Céline peut intervenir auprès des enfants avec ses deux chiens mais fait aussi ce travail avec des peluches.

Céline Aubry, de Maranville, puéricultrice et aide-soignante, est aussi formée en médiation animale. Elle vient de développer une nouvelle compétence : améliorer pour les enfants la connaissance du chien et surtout prévenir les morsures. Elle propose ses services aux écoles et mairies.

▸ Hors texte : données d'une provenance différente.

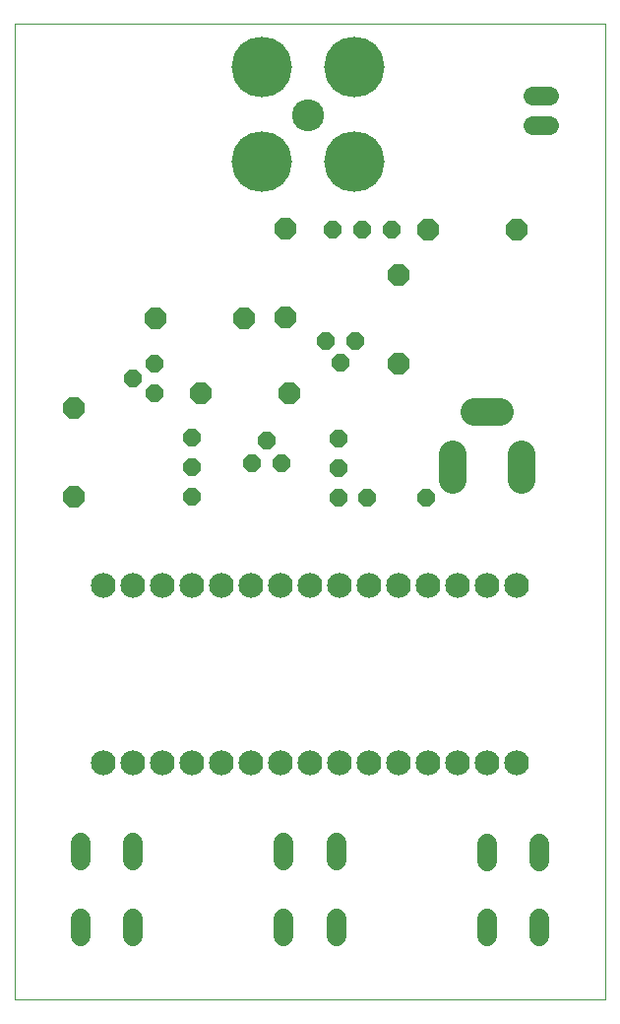
<source format=gts>
G75*
%MOIN*%
%OFA0B0*%
%FSLAX25Y25*%
%IPPOS*%
%LPD*%
%AMOC8*
5,1,8,0,0,1.08239X$1,22.5*
%
%ADD10C,0.00000*%
%ADD11C,0.06800*%
%ADD12OC8,0.06000*%
%ADD13C,0.09400*%
%ADD14OC8,0.07100*%
%ADD15C,0.06400*%
%ADD16C,0.08400*%
%ADD17C,0.20485*%
%ADD18C,0.10800*%
D10*
X0001000Y0001000D02*
X0201000Y0001000D01*
X0201000Y0331000D01*
X0001000Y0331000D01*
X0001000Y0001000D01*
D11*
X0023278Y0022452D02*
X0023278Y0028452D01*
X0023278Y0048052D02*
X0023278Y0054052D01*
X0041078Y0054052D02*
X0041078Y0048052D01*
X0041078Y0028452D02*
X0041078Y0022452D01*
X0092089Y0022340D02*
X0092089Y0028340D01*
X0092089Y0047940D02*
X0092089Y0053940D01*
X0109889Y0053940D02*
X0109889Y0047940D01*
X0109889Y0028340D02*
X0109889Y0022340D01*
X0160940Y0022300D02*
X0160940Y0028300D01*
X0160940Y0047900D02*
X0160940Y0053900D01*
X0178740Y0053900D02*
X0178740Y0047900D01*
X0178740Y0028300D02*
X0178740Y0022300D01*
D12*
X0140370Y0170827D03*
X0120370Y0170827D03*
X0110568Y0170859D03*
X0110568Y0180859D03*
X0110568Y0190859D03*
X0111394Y0216412D03*
X0106394Y0223912D03*
X0116394Y0223912D03*
X0118676Y0261356D03*
X0128676Y0261356D03*
X0108676Y0261356D03*
X0086271Y0190014D03*
X0081271Y0182514D03*
X0091271Y0182514D03*
X0061118Y0181005D03*
X0061118Y0171005D03*
X0061118Y0191005D03*
X0048392Y0206140D03*
X0048392Y0216140D03*
X0040892Y0211140D03*
D13*
X0149189Y0185300D02*
X0149189Y0176700D01*
X0156700Y0199898D02*
X0165300Y0199898D01*
X0172811Y0185300D02*
X0172811Y0176700D01*
D14*
X0131000Y0216000D03*
X0131000Y0246000D03*
X0141135Y0261573D03*
X0171135Y0261573D03*
X0092646Y0261636D03*
X0092646Y0231636D03*
X0078560Y0231424D03*
X0063881Y0205916D03*
X0048560Y0231424D03*
X0020982Y0200968D03*
X0020982Y0170968D03*
X0093881Y0205916D03*
D15*
X0176371Y0296820D02*
X0181971Y0296820D01*
X0181971Y0306820D02*
X0176371Y0306820D01*
D16*
X0171085Y0141051D03*
X0161085Y0141051D03*
X0151085Y0141051D03*
X0141085Y0141051D03*
X0131085Y0141051D03*
X0121085Y0141051D03*
X0111085Y0141051D03*
X0101085Y0141051D03*
X0091085Y0141051D03*
X0081085Y0141051D03*
X0071085Y0141051D03*
X0061085Y0141051D03*
X0051085Y0141051D03*
X0041085Y0141051D03*
X0031085Y0141051D03*
X0031085Y0081051D03*
X0041085Y0081051D03*
X0051085Y0081051D03*
X0061085Y0081051D03*
X0071085Y0081051D03*
X0081085Y0081051D03*
X0091085Y0081051D03*
X0101085Y0081051D03*
X0111085Y0081051D03*
X0121085Y0081051D03*
X0131085Y0081051D03*
X0141085Y0081051D03*
X0151085Y0081051D03*
X0161085Y0081051D03*
X0171085Y0081051D03*
D17*
X0116039Y0284465D03*
X0116039Y0316354D03*
X0084543Y0316354D03*
X0084543Y0284465D03*
D18*
X0100291Y0300213D03*
M02*

</source>
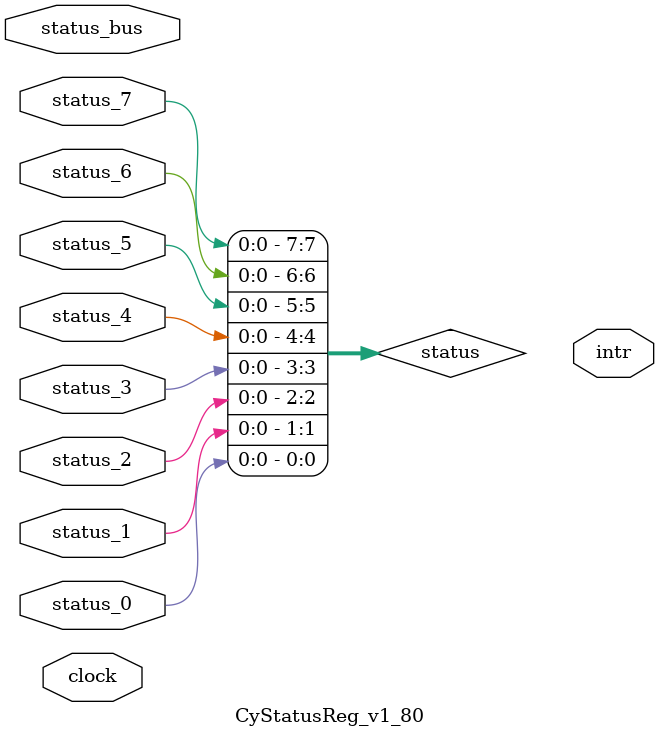
<source format=v>
/*******************************************************************************
* File Name:  CyStatusReg_v1_80.v
*
* Description:
*  Sets the value of a Status Register to match that of nets.
*
* Note:
*
********************************************************************************
* Copyright 2008-2012, Cypress Semiconductor Corporation.  All rights reserved.
* You may use this file only in accordance with the license, terms, conditions,
* disclaimers, and limitations in the end user license agreement accompanying 
* the software package with which this file was provided.
*******************************************************************************/

`include "cypress.v"

module CyStatusReg_v1_80 (
        input wire status_0,
        input wire status_1,
        input wire status_2,
        input wire status_3,
        input wire status_4,
        input wire status_5,
        input wire status_6,
        input wire status_7,
        input wire clock,
        input wire [7:0] status_bus,
        output wire intr
);

    parameter NumInputs = 8;
    wire [7:0] status;

    localparam DEFAULT_BUSVAL = 1'b0;
    parameter BusDisplay = DEFAULT_BUSVAL;

    localparam DEFAULT_INTR = 1'b0;
    parameter Interrupt = DEFAULT_INTR;

    generate
    if(BusDisplay && NumInputs > 1)
    begin
        assign status = status_bus;
    end
    else
    begin
        assign status[0] = status_0;
        assign status[1] = status_1;
        assign status[2] = status_2;
        assign status[3] = status_3;
        assign status[4] = status_4;
        assign status[5] = status_5;
        assign status[6] = status_6;
        assign status[7] = status_7;
    end
    endgenerate

    parameter [0:0] Bit0Mode = 0;
    parameter [0:0] Bit1Mode = 0;
    parameter [0:0] Bit2Mode = 0;
    parameter [0:0] Bit3Mode = 0;
    parameter [0:0] Bit4Mode = 0;
    parameter [0:0] Bit5Mode = 0;
    parameter [0:0] Bit6Mode = 0;
    parameter [0:0] Bit7Mode = 0;

    localparam DEFAULT_MASKVALUE = 127;
    parameter [7:0] MaskValue = DEFAULT_MASKVALUE;

    localparam intMask = MaskValue & ((1 << NumInputs) - 1);

    localparam ModeMask = (NumInputs == 8) ? ({Bit7Mode, Bit6Mode, Bit5Mode, Bit4Mode, Bit3Mode, Bit2Mode,
                                                        Bit1Mode, Bit0Mode}) :
                                (NumInputs == 7) ? ({0, Bit6Mode, Bit5Mode, Bit4Mode, Bit3Mode, Bit2Mode, Bit1Mode,
                                                        Bit0Mode}) :
                                (NumInputs == 6) ? ({0, 0, Bit5Mode, Bit4Mode, Bit3Mode, Bit2Mode, Bit1Mode,
                                                        Bit0Mode}) :
                                (NumInputs == 5) ? ({0, 0, 0, Bit4Mode, Bit3Mode, Bit2Mode, Bit1Mode, Bit0Mode}) :
                                (NumInputs == 4) ? ({0, 0, 0, 0, Bit3Mode, Bit2Mode, Bit1Mode, Bit0Mode}) :
                                (NumInputs == 3) ? ({0, 0, 0, 0, 0, Bit2Mode, Bit1Mode, Bit0Mode}) :
                                (NumInputs == 2) ? ({0, 0, 0, 0, 0, 0, Bit1Mode, Bit0Mode}) :
                                ({0, 0, 0, 0, 0, 0, 0, Bit0Mode});

    generate
    if(Interrupt)
    begin : sts_intr
    cy_psoc3_statusi #(.cy_force_order(1), .cy_md_select(ModeMask), .cy_int_mask(intMask))
    sts_reg(
        /* input            */  .clock(clock),
        /* input    [06:00] */  .status({status[6], status[5], status[4], status[3], status[2], status[1], status[0]}),
        /* output           */  .interrupt(intr)
    );
    end
    else
    begin : sts
    cy_psoc3_status #(.cy_force_order(1), .cy_md_select(ModeMask))
    sts_reg(
        /* input            */  .clock(clock),
        /* input    [07:00] */  .status(status)
    );
    end
    endgenerate

endmodule


</source>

Le Peccram. Que se cache-t-il derrière cet acronyme ? Il s’agit du Programme d’éducation à la connaissance du chien et au risque d’accident par morsures. C’est un programme solide que peut aujourd’hui dispenser Céline Aubry puisqu’elle a suivi la formation nécessaire auprès de la société Fimac canin.
Dans la vie de tous les jours, cette habitante de Maranville, âgée de 38 ans et mère de deux enfants, occupe deux postes. Elle est auxiliaire puéricultrice en crèche à Bar-sur-Aube mais est aussi aide-soignante dans une maison de retraite à Bayel. Elle a une formation de médiation animale et fait partie de l’association zoothérapie Les Auges, à Ceffonds. C’est donc une nouvelle corde à son arc qu’elle vient d’accrocher.

Des chiffres non négligeables
Un travail très pédagogique qui consiste à améliorer la connaissance qu’ont les enfants des chiens.

Actuellement, elle démarche, les écoles, les mairies ou toute autre association accueillant du jeune public. Dans ses courriers et ses contacts, elle explique sa démarche. Un travail très pédagogique qui consiste à améliorer la connaissance qu’ont les enfants des chiens. Tout ça dans le but aussi de minimiser les risques d’accident par morsures. Elles représentent, explique Céline Aubry, «2 % des accidents domestiques. Et 60 cas de morsures par jour nécessitent une hospitalisation». Le constat s’impose : ce sont des enfants qui sont majoritairement touchés. On pense aux séquelles physiques mais il ne faut pas minimiser le traumatisme psychique provoqué par ces vaccidents. Céline Aubry en sait quelque chose. Sa fille en a été victime quand elle avait 5 ans. «Après, elle ne pouvait plus croiser un chien. C’était un véritable problème», se souvient cette maman.

L’arbre ou la pierre

Reconnaître l’humeur d’un chien à son attitude, bien distinguer l’animal que l’on a chez soi des autres chiens que l’on croise, ne jamais caresser un chien sans avoir demandé l’autorisation à son maître, etc. A l’aide d’outils pédagogiques, Céline Aubry explique tout ça aux enfants. Elle leur montre deux positions particulières – de l’arbre ou de la pierre – quand l’enfant a peur d’un chien. Ou tout simplement, elle leur apprend à leur dire bonjour ou à les caresser… Dans certains pays, ces formations sont intégrées dans les écoles. En France, la pratique est moins répandue mais pas moins utile.